**Your assignment:** Nothing but the lines from the top of the following entries through the line with "<40,111,147,217> (left, top, right, bottom; pixels)" should be printed, exactly as they are.

Saved entries
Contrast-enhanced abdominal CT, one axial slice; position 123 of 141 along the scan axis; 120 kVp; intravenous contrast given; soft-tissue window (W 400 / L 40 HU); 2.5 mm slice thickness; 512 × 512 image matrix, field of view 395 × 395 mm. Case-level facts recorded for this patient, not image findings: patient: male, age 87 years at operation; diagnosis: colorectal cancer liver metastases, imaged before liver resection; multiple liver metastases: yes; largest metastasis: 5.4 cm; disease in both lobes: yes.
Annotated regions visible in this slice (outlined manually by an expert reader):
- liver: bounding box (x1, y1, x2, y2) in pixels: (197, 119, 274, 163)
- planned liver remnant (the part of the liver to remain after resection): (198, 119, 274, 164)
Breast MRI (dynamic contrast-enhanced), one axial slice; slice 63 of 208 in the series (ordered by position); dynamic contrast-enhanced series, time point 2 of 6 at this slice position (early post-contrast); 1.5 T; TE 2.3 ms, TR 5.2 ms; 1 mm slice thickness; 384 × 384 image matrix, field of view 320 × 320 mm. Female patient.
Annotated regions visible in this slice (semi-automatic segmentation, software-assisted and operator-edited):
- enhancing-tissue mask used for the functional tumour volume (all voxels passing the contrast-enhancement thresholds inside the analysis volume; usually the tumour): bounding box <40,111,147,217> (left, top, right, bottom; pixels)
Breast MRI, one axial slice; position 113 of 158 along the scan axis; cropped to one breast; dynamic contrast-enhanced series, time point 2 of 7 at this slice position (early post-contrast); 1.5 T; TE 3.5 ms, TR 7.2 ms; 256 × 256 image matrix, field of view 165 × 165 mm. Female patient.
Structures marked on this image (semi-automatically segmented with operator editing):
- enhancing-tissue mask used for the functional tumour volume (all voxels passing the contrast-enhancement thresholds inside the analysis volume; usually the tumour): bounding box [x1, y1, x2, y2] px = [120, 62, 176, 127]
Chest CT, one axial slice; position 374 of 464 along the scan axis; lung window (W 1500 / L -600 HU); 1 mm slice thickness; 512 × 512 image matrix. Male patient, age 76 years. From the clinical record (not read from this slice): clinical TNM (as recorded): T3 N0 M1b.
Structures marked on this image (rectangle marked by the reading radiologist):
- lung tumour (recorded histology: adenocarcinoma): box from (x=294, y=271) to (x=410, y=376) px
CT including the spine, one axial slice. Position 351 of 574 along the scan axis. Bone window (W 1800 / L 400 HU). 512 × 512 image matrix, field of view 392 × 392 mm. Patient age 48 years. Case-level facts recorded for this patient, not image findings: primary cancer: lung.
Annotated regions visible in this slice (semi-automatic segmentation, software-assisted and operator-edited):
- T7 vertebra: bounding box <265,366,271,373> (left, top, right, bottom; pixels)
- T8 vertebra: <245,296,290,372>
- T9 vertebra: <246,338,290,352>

**Task answer:**
Contrast-enhanced abdominal CT, one axial slice; position 123 of 141 along the scan axis; 120 kVp; intravenous contrast given; soft-tissue window (W 400 / L 40 HU); 2.5 mm slice thickness; 512 × 512 image matrix, field of view 395 × 395 mm. Case-level facts recorded for this patient, not image findings: patient: male, age 87 years at operation; diagnosis: colorectal cancer liver metastases, imaged before liver resection; multiple liver metastases: yes; largest metastasis: 5.4 cm; disease in both lobes: yes.
Annotated regions visible in this slice (outlined manually by an expert reader):
- liver: bounding box (x1, y1, x2, y2) in pixels: (197, 119, 274, 163)
- planned liver remnant (the part of the liver to remain after resection): (198, 119, 274, 164)
Breast MRI (dynamic contrast-enhanced), one axial slice; slice 63 of 208 in the series (ordered by position); dynamic contrast-enhanced series, time point 2 of 6 at this slice position (early post-contrast); 1.5 T; TE 2.3 ms, TR 5.2 ms; 1 mm slice thickness; 384 × 384 image matrix, field of view 320 × 320 mm. Female patient.
Annotated regions visible in this slice (semi-automatic segmentation, software-assisted and operator-edited):
- enhancing-tissue mask used for the functional tumour volume (all voxels passing the contrast-enhancement thresholds inside the analysis volume; usually the tumour): bounding box <40,111,147,217> (left, top, right, bottom; pixels)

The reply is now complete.